Instructions for the task:
Would you please repeat exactly the entries below, starting at the line with "отделить истинные факты о жизненном пути и" and ending at the line with "variáveis interligadas entre", and nothing outside that range? Leave out the pictures.

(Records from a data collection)
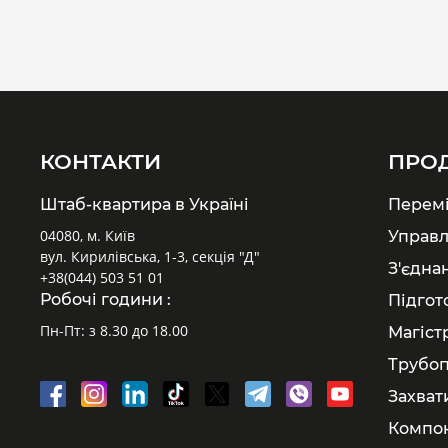
КОНТАКТИ
ПРО
Штаб-квартира в Україні
Перем
04080, м. Київ
Управл
вул. Кирилівська, 1-3, секція "Д"
З'єдна
+38(044) 503 51 01
Робочі години :
Підгот
Пн-Пт: з 8.30 до 18.00
Магіст
Трубоп
Захват
Компон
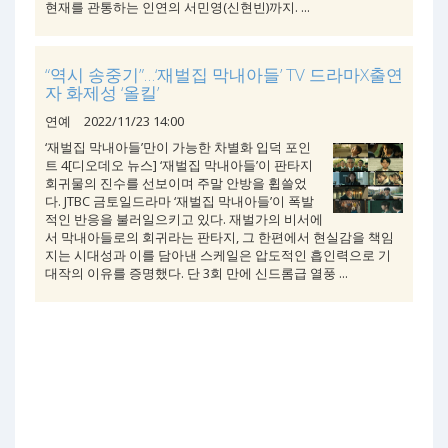
현재를 관통하는 인연의 서민영(신현빈)까지. ...
“역시 송중기”…‘재벌집 막내아들’ TV 드라마X출연
자 화제성 ‘올킬’
연예
2022/11/23 14:00
‘재벌집 막내아들’만이 가능한 차별화 입덕 포인
트 4[디오데오 뉴스] ‘재벌집 막내아들’이 판타지
회귀물의 진수를 선보이며 주말 안방을 휩쓸었
다. JTBC 금토일드라마 ‘재벌집 막내아들’이 폭발
적인 반응을 불러일으키고 있다. 재벌가의 비서에
서 막내아들로의 회귀라는 판타지, 그 한편에서 현실감을 책임
지는 시대성과 이를 담아낸 스케일은 압도적인 흡인력으로 기
대작의 이유를 증명했다. 단 3회 만에 신드롬급 열풍 ...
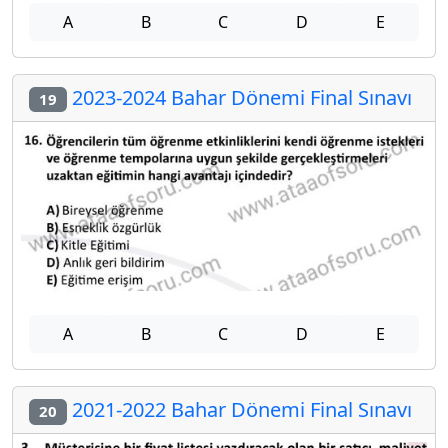
A
B
C
D
E
2023-2024 Bahar Dönemi Final Sınavı
19
A
B
C
D
E
2021-2022 Bahar Dönemi Final Sınavı
20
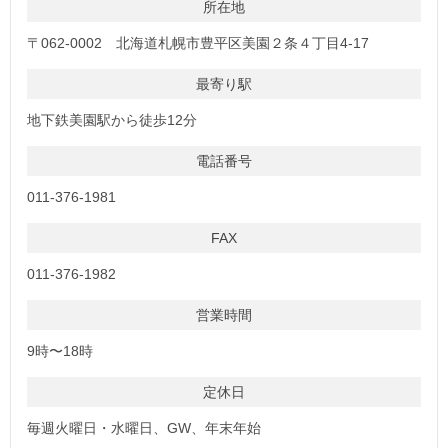
所在地
〒062-0002 北海道札幌市豊平区美園２条４丁目4-17
最寄り駅
地下鉄美園駅から徒歩12分
電話番号
011-376-1981
FAX
011-376-1982
営業時間
9時〜18時
定休日
毎週火曜日・水曜日、GW、年末年始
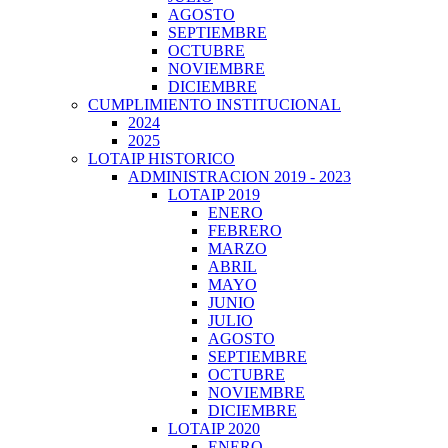
AGOSTO
SEPTIEMBRE
OCTUBRE
NOVIEMBRE
DICIEMBRE
CUMPLIMIENTO INSTITUCIONAL
2024
2025
LOTAIP HISTORICO
ADMINISTRACION 2019 - 2023
LOTAIP 2019
ENERO
FEBRERO
MARZO
ABRIL
MAYO
JUNIO
JULIO
AGOSTO
SEPTIEMBRE
OCTUBRE
NOVIEMBRE
DICIEMBRE
LOTAIP 2020
ENERO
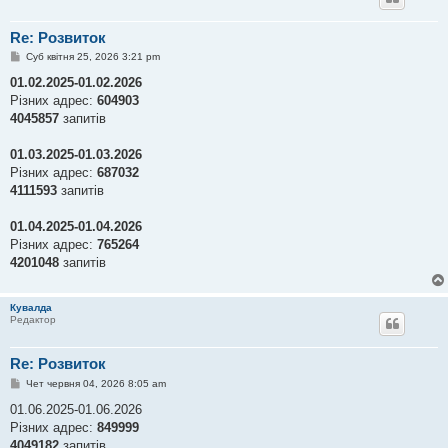
я
Re: Розвиток
П
Суб квітня 25, 2026 3:21 pm
о
в
01.02.2025-01.02.2026
і
Різних адрес:
604903
д
о
4045857
запитів
м
л
е
01.03.2025-01.03.2026
н
Різних адрес:
687032
н
я
4111593
запитів
01.04.2025-01.04.2026
Різних адрес:
765264
4201048
запитів
Кувалда
Редактор
Re: Розвиток
П
Чет червня 04, 2026 8:05 am
о
в
01.06.2025-01.06.2026
і
Різних адрес:
849999
д
о
4049182
запитів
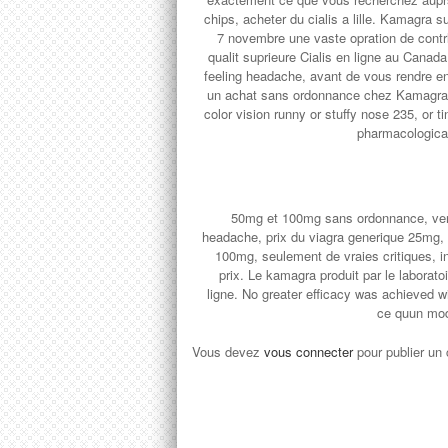
chips, acheter du cialis a lille. Kamagra 
7 novembre une vaste opration de contr
qualit suprieure Cialis en ligne au Can
feeling headache, avant de vous rendre en
un achat sans ordonnance chez Kamagra F
color vision runny or stuffy nose 235, or t
pharmacological
50mg et 100mg sans ordonnance, vente e
headache, prix du viagra generique 25mg, g
100mg, seulement de vraies critiques, in
prix. Le kamagra produit par le laborato
ligne. No greater efficacy was achieved
ce quun mod,
Vous devez
vous connecter
pour publier un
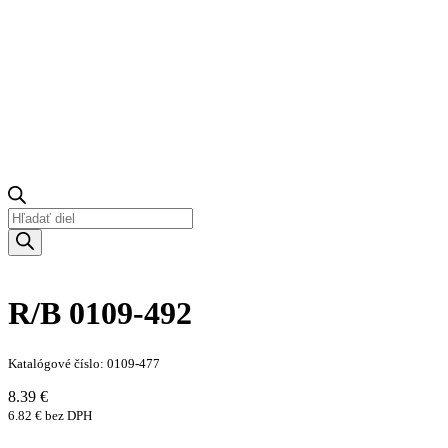
Products
search
R/B 0109-492
Katalógové číslo: 0109-477
8.39 €
6.82 € bez DPH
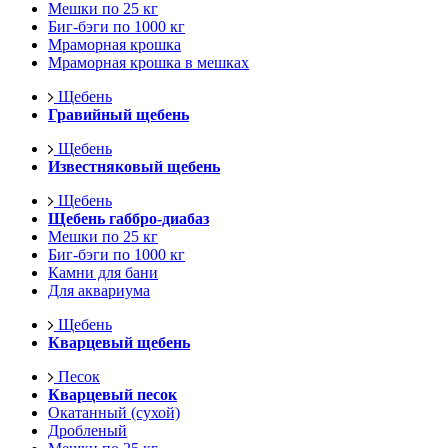
Мешки по 25 кг
Биг-бэги по 1000 кг
Мраморная крошка
Мраморная крошка в мешках
Щебень
Гравийный щебень
Щебень
Известняковый щебень
Щебень
Щебень габбро-диабаз
Мешки по 25 кг
Биг-бэги по 1000 кг
Камни для бани
Для аквариума
Щебень
Кварцевый щебень
Песок
Кварцевый песок
Окатанный (сухой)
Дробленый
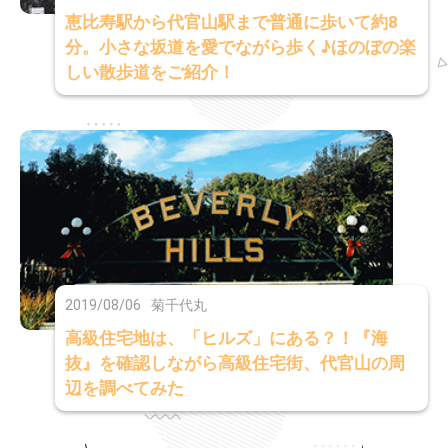
恵比寿駅から代官山駅まで普通に歩いて約8
分。小さな坂道を愛でながら歩く♪ほのぼの楽
しい散歩道をご紹介！
2019/08/06
菊千代丸
高級住宅地は、「ヒルズ」にある？！『海
抜』を確認しながら高級住宅街、代官山の周
辺を調べてみた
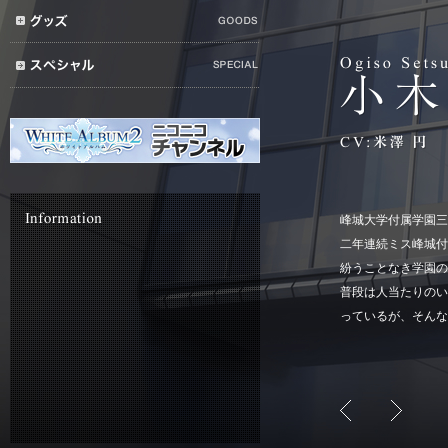
峰城大学付属学園三
二年連続ミス峰城付
紛うことなき学園の
普段は人当たりのい
っているが、そんな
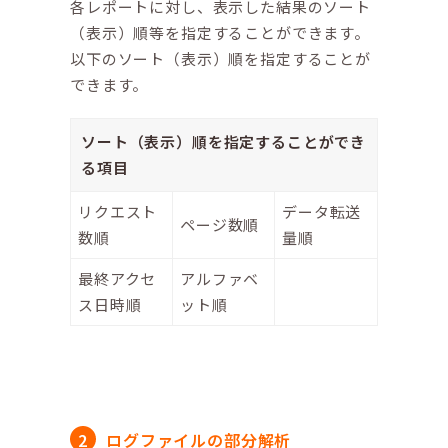
各レポートに対し、表示した結果のソート
（表示）順等を指定することができます。
以下のソート（表示）順を指定することが
できます。
ソート（表示）順を指定することができ
る項目
リクエスト
データ転送
ページ数順
数順
量順
最終アクセ
アルファベ
ス日時順
ット順
ログファイルの部分解析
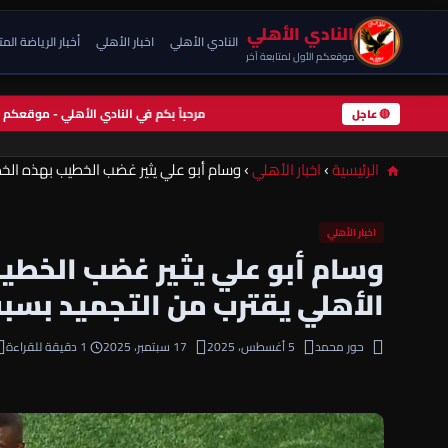
النادي الأهلي
النادي الأهلي
اخبار الأهلي
أخبار الرياضة الم
موقعكم الأول لمتابعة آخر
مرحباً بكم في النادي الأهلي - موقعك
🔴 عاجل
الرئيسية
›
اخبار الأهلي
›
وسام أبو علي يثير غضب الخطيب بهذه الخط
اخبار الأهلي
وسام أبو علي يثير غضب الخطيب
الأهلي يقترب من التجميد بسبب
حور محمد
5 أغسطس، 2025
17 سبتمبر، 2025
1 دقيقة للقراءة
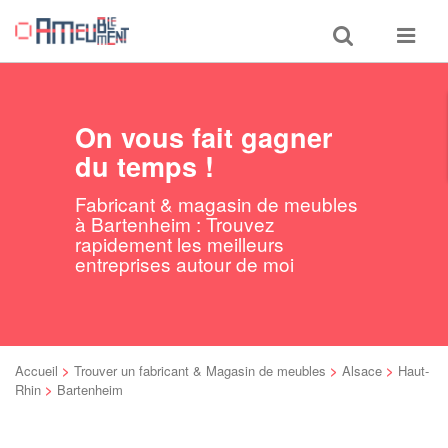
Toggle
Toggle
search
navigat
On vous fait gagner
du temps !
Fabricant & magasin de meubles
à Bartenheim : Trouvez
rapidement les meilleurs
entreprises autour de moi
Accueil
>
Trouver un fabricant & Magasin de meubles
>
Alsace
>
Haut-
Rhin
>
Bartenheim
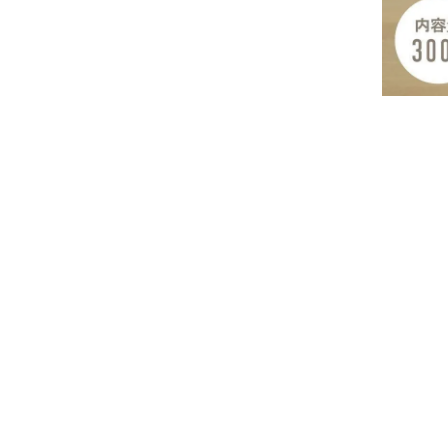
特集
人気ランキング
新商品
開催中のキャンペーン
全ての商品
送料無料の商品
有機・オーガニック
SALE
お徳用・業務用
レビ
お客様の声
よくあるご質問
かわしま屋とは
かわしま屋の読み物
「Food for Well-being」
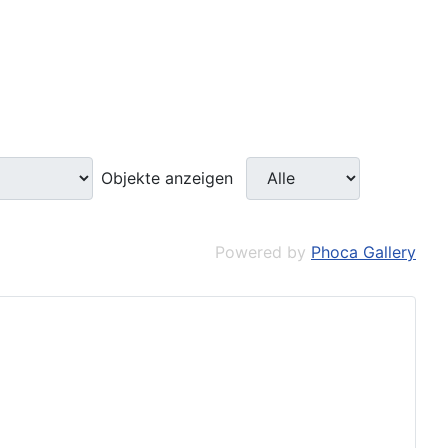
Objekte anzeigen
Powered by
Phoca Gallery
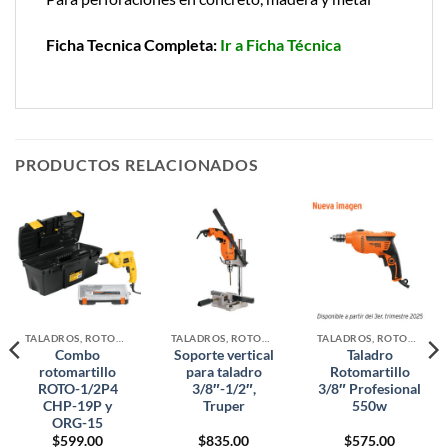
Ficha Tecnica Completa:
Ir a Ficha Técnica
PRODUCTOS RELACIONADOS
TALADROS, ROTOMARTILLOS Y DESTORNILLADOR
TALADROS, ROTOMARTILLOS Y DESTORNILLADOR
TALADROS, ROTOMARTILLOS Y DESTORNILLADOR
Combo
Soporte vertical
Taladro
rotomartillo
para taladro
Rotomartillo
ROTO-1/2P4
3/8″-1/2″,
3/8″ Profesional
CHP-19P y
Truper
550w
ORG-15
$
599.00
$
835.00
$
575.00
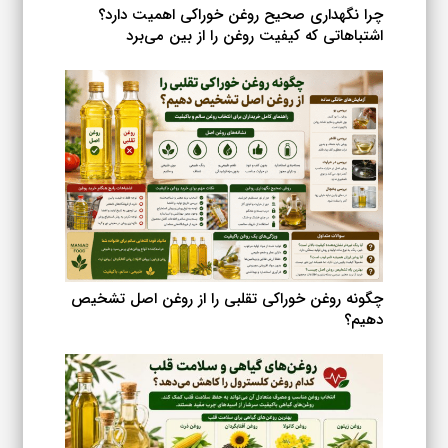
چرا نگهداری صحیح روغن خوراکی اهمیت دارد؟
اشتباهاتی که کیفیت روغن را از بین می‌برد
چگونه روغن خوراکی تقلبی را از روغن اصل تشخیص
دهیم؟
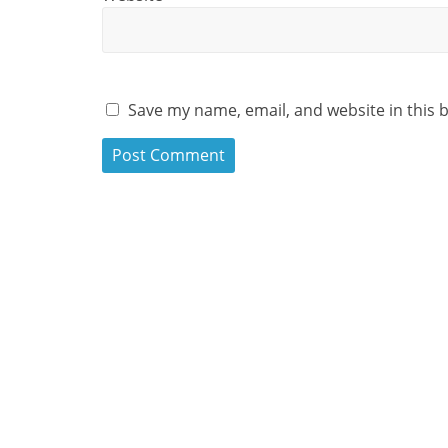
Save my name, email, and website in this 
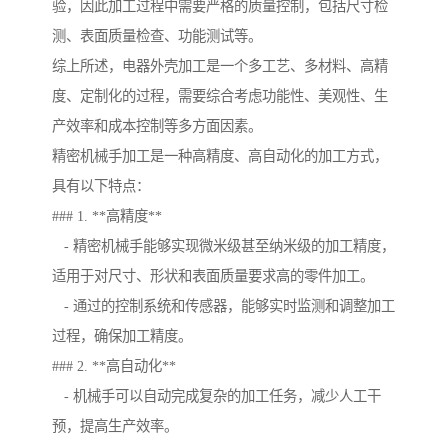
验，因此加工过程中需要严格的质量控制，包括尺寸检
测、表面质量检查、功能测试等。
综上所述，电器外壳加工是一个多工艺、多材料、高精
度、定制化的过程，需要综合考虑功能性、美观性、生
产效率和成本控制等多方面因素。
精密机械手加工是一种高精度、高自动化的加工方式，
具有以下特点：
### 1. **高精度**
- 精密机械手能够实现微米级甚至纳米级的加工精度，
适用于对尺寸、形状和表面质量要求高的零件加工。
- 通过的控制系统和传感器，能够实时监测和调整加工
过程，确保加工精度。
### 2. **高自动化**
- 机械手可以自动完成复杂的加工任务，减少人工干
预，提高生产效率。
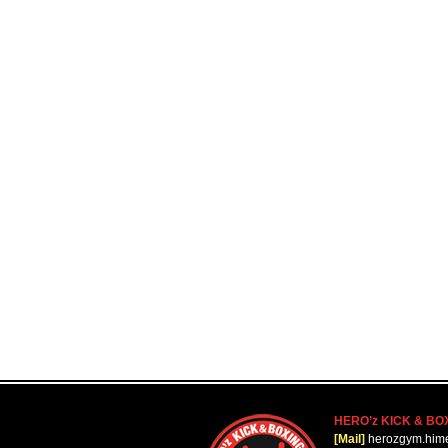
HERO’z KICK & BO
[Mail]
herozgym.him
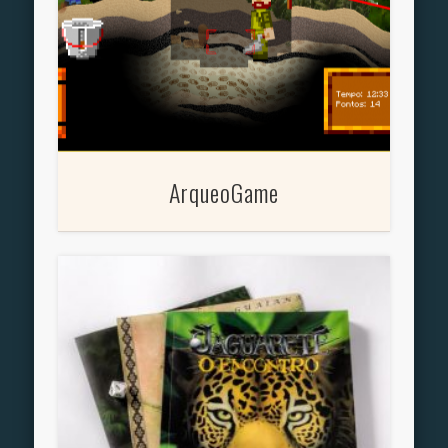
ArqueoGame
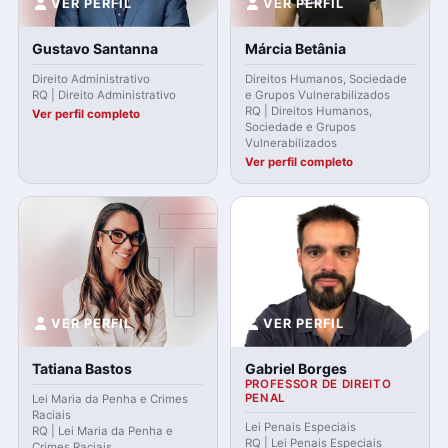
VER PERFIL
VER PERFIL
Gustavo Santanna
Márcia Betânia
Direito Administrativo
Direitos Humanos, Sociedade
RQ | Direito Administrativo
e Grupos Vulnerabilizados
RQ | Direitos Humanos,
Ver perfil completo
Sociedade e Grupos
Vulnerabilizados
Ver perfil completo
VER PERFIL
VER PERFIL
Tatiana Bastos
Gabriel Borges
PROFESSOR DE DIREITO
PENAL
Lei Maria da Penha e Crimes
Raciais
Lei Penais Especiais
RQ | Lei Maria da Penha e
RQ | Lei Penais Especiais
Crimes Raciais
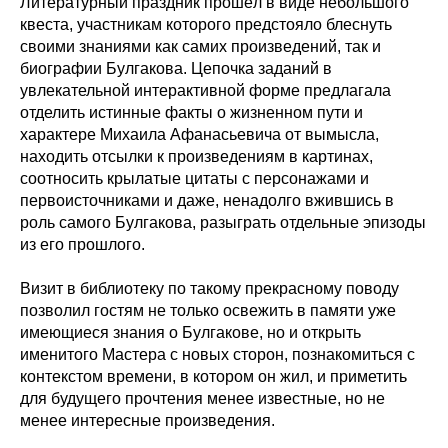
Литературный праздник прошёл в виде небольшого
квеста, участникам которого предстояло блеснуть
своими знаниями как самих произведений, так и
биографии Булгакова. Цепочка заданий в
увлекательной интерактивной форме предлагала
отделить истинные факты о жизненном пути и
характере Михаила Афанасьевича от вымысла,
находить отсылки к произведениям в картинах,
соотносить крылатые цитаты с персонажами и
первоисточниками и даже, ненадолго вжившись в
роль самого Булгакова, разыграть отдельные эпизоды
из его прошлого.
Визит в библиотеку по такому прекрасному поводу
позволил гостям не только освежить в памяти уже
имеющиеся знания о Булгакове, но и открыть
именитого Мастера с новых сторон, познакомиться с
контекстом времени, в котором он жил, и приметить
для будущего прочтения менее известные, но не
менее интересные произведения.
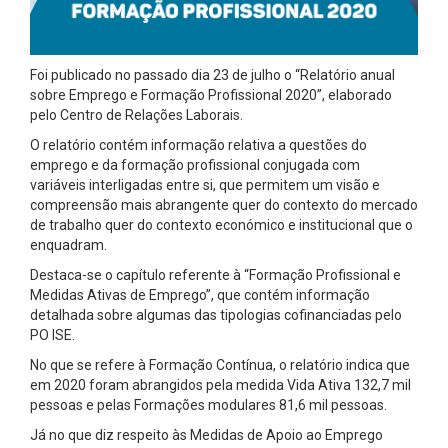
Foi publicado no passado dia 23 de julho o “Relatório anual
sobre Emprego e Formação Profissional 2020”, elaborado
pelo Centro de Relações Laborais.
O relatório contém informação relativa a questões do
emprego e da formação profissional conjugada com
variáveis interligadas entre si, que permitem um visão e
compreensão mais abrangente quer do contexto do mercado
de trabalho quer do contexto económico e institucional que o
enquadram.
Destaca-se o capítulo referente à “Formação Profissional e
Medidas Ativas de Emprego”, que contém informação
detalhada sobre algumas das tipologias cofinanciadas pelo
PO ISE.
No que se refere à Formação Contínua, o relatório indica que
em 2020 foram abrangidos pela medida Vida Ativa 132,7 mil
pessoas e pelas Formações modulares 81,6 mil pessoas.
Já no que diz respeito às Medidas de Apoio ao Emprego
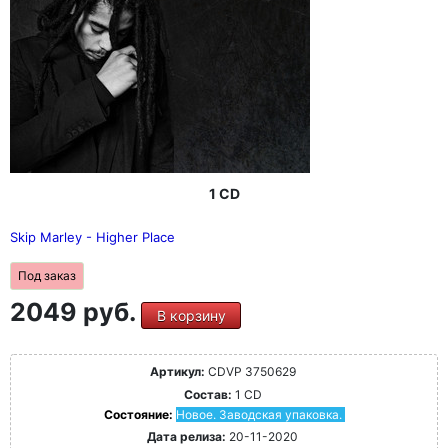
Song", "Is This Love", "The Song", "Is This Love" Song", "Is
This Love", "Jamming", "Get Up, Stand Up" или "Could This
Be Love". Марли энергичное и харизматичное
выступление Марли не проявлял никаких признаков
своего тяжелого онкологического заболевания Рака, от
которого он умер лишь несколько месяцев спустя
succumbed to. В связи с тем, что на DVD вышло всего
несколько концертов на DVD, это гарантированно будет
приятным дополнением этот диск гарантированно
станет приятным дополнением к коллекции любого
поклонника.
1 CD
Skip Marley - Higher Place
Под заказ
2049 руб.
В корзину
Артикул:
CDVP 3750629
Состав:
1 CD
Состояние:
Новое. Заводская упаковка.
Дата релиза:
20-11-2020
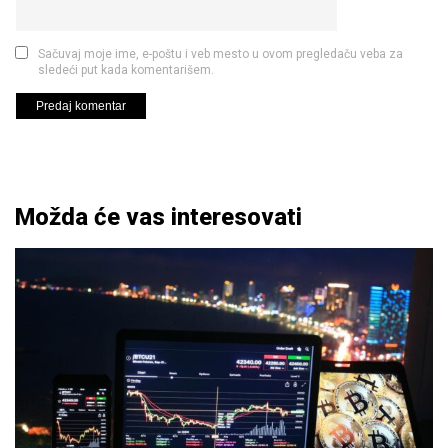
Sačuvaj moje ime, e-poštu i veb mesto u ovom pregledaču veba za
sledeći put kada komentarišem.
Možda će vas interesovati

Written solution:
отделить истинные факты о жизненном пути и
характере Михаила Афанасьевича от вымысла,
находить отсылки к произведениям в картинах,
соотносить крылатые цитаты с персонажами и
первоисточниками и даже, ненадолго вжившись в
роль самого Булгакова, разыграть отдельные эпизоды
из его прошлого.
Визит в библиотеку по такому прекрасному поводу
позволил гостям не только освежить в памяти уже
имеющиеся знания о Булгакове, но и открыть
именитого Мастера с новых сторон, познакомиться с
контекстом времени, в котором он жил, и приметить
для будущего прочтения менее известные, но не
менее интересные произведения.
Foi publicado no passado dia 23 de julho o “Relatório anual
sobre Emprego e Formação Profissional 2020”, elaborado
pelo Centro de Relações Laborais.
O relatório contém informação relativa a questões do
emprego e da formação profissional conjugada com
variáveis interligadas entre si, que permitem um visão e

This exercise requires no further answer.